S’ouvrir à des nouveaux partenaires
Pour capter une grande partie des flux de capitaux mondiaux à la recherche d’opportunités dans le secteur des minerais stratégiques et jouer un rôle plus important dans les chaînes d’approvisionnement mondiales, les pays africains devraient revoir rapidement leurs politiques de développement du secteur minier et adopter de nouvelles approches en matière de partenariats. Ils gagneraient d’abord à rechercher des partenariats pour accélérer l’exploration soutenue par la technologie, en vue de combler les lacunes en matière de disponibilité des données géologiques qui empêchent une promotion efficace des investissements. Cette recherche devrait aller au-delà des acteurs bilatéraux traditionnels du secteur tels que l’Institut américain d’études géologiques (USGS) et les grandes compagnies minières, pour inclure les grands groupes technologiques ayant un accès aux données satellitaires et aux capacités de big data tels que Google, Amazon, SpaceX et une myriade de start-ups spécialisées dans l’intelligence artificielle (IA), les grands modèles de langage (LLM), les données satellitaires et les équipements de surveillance par drone.

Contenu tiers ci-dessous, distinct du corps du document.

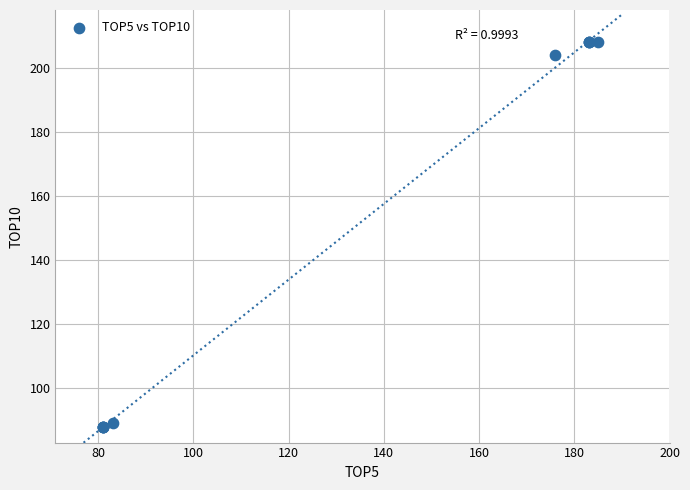

What Y value in the scatter plot is closest to 148?

204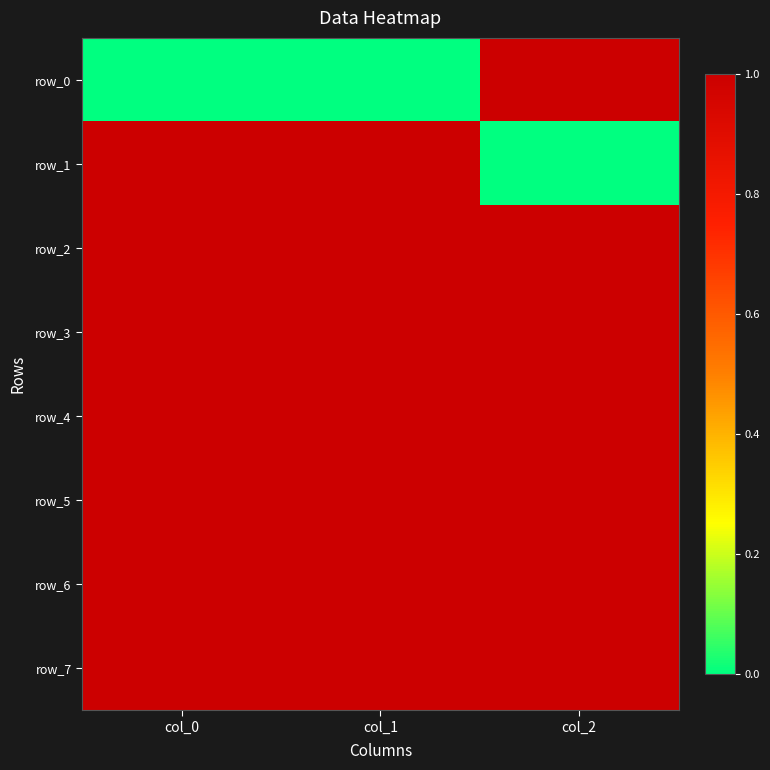

The row_4 series shows 2 at col_1. True or false?

False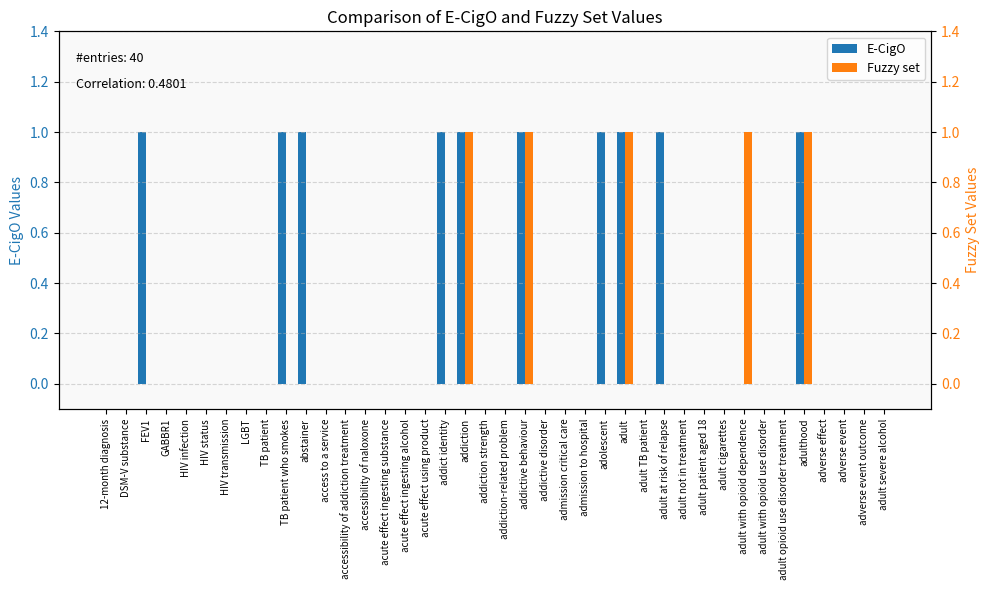

How many E-CigO values are between 0 and 1?

40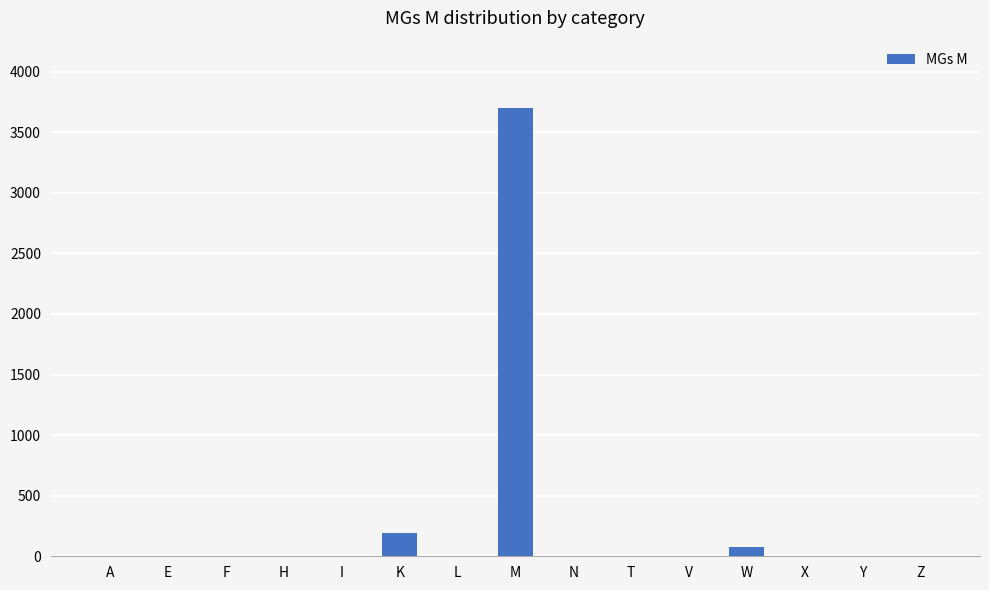

Is it true that the value at Y is -2354?

False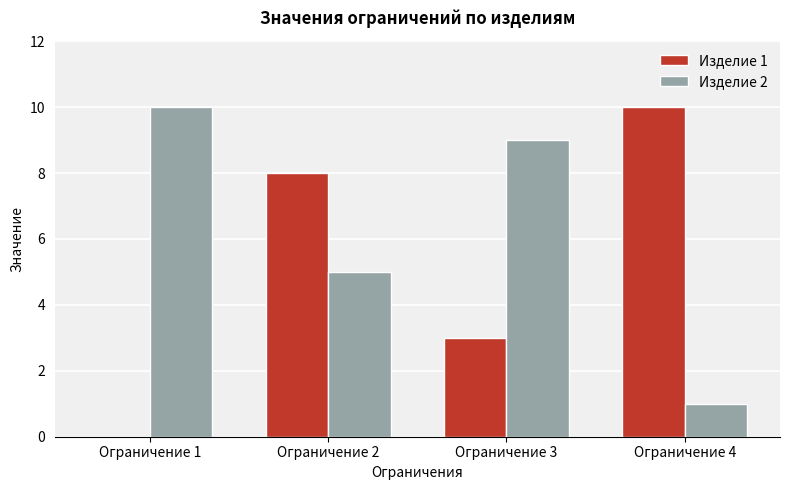

At which label is Изделие 1 closest to 5?

Ограничение 3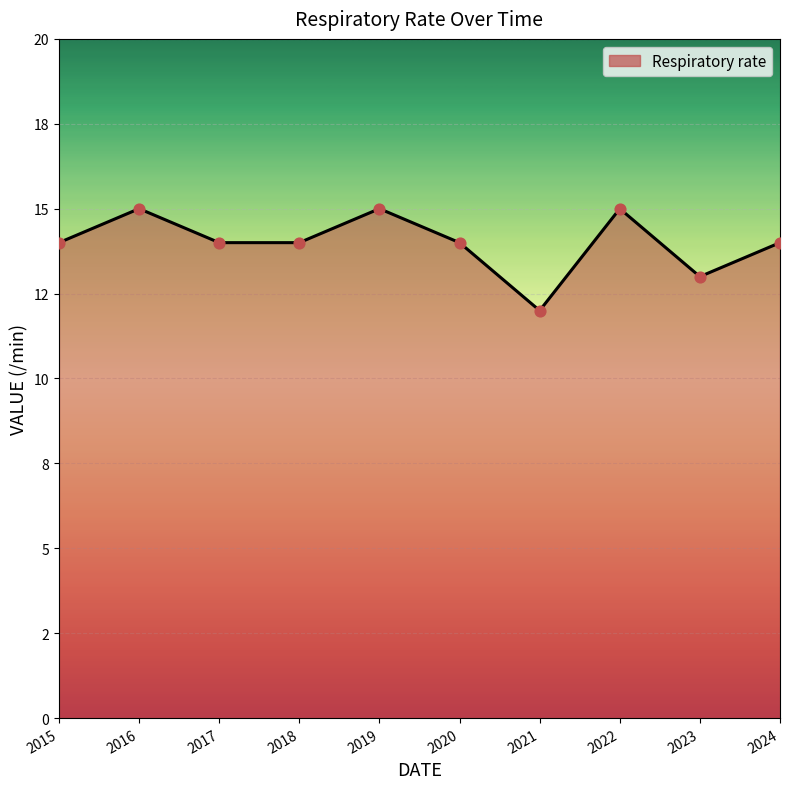

Between 2019 and 2015, which is larger?

2019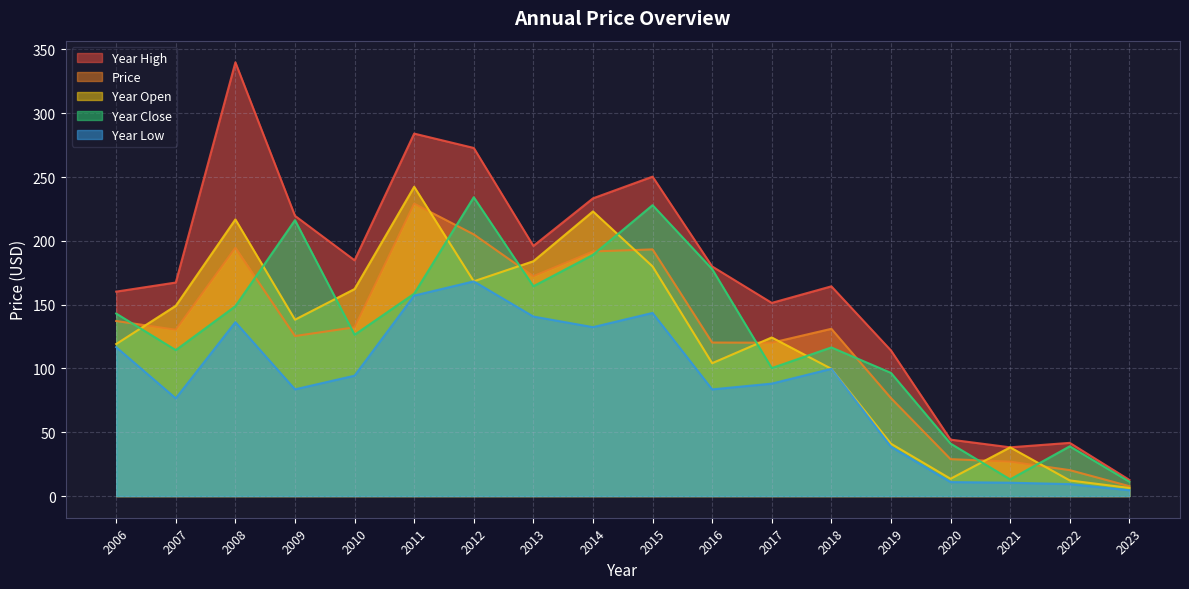

What is the difference between the maximum and minimum values in the year_low series?

163.7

Cette recherche devrait inclure les grands groupes technologiques ayant un accès aux données satellitaires et aux capacités de big data tels que Google, Amazon, SpaceX et une myriade de start-ups spécialisées.
Les pays africains producteurs de minerais critiques devraient également diversifier leurs partenaires internationaux, en s’ouvrant davantage aux pays européens, aux Etats-Unis, au Japon et à la Corée du Sud, et investir directement dans des usines de traitement des minerais dans ces pays développés pour garantir les transferts de compétences et de connaissances dans la perspective d’une montée progressive dans la chaîne de valeur.
Et last but not least, les gouvernements africains sont plus que jamais appelés à créer des environnements d’investissement attractifs, fondés sur des institutions solides qui garantissent la participation de toutes les parties prenantes, tout en accordant une attention particulière aux critères environnementaux, sociaux et de gouvernance (ESG).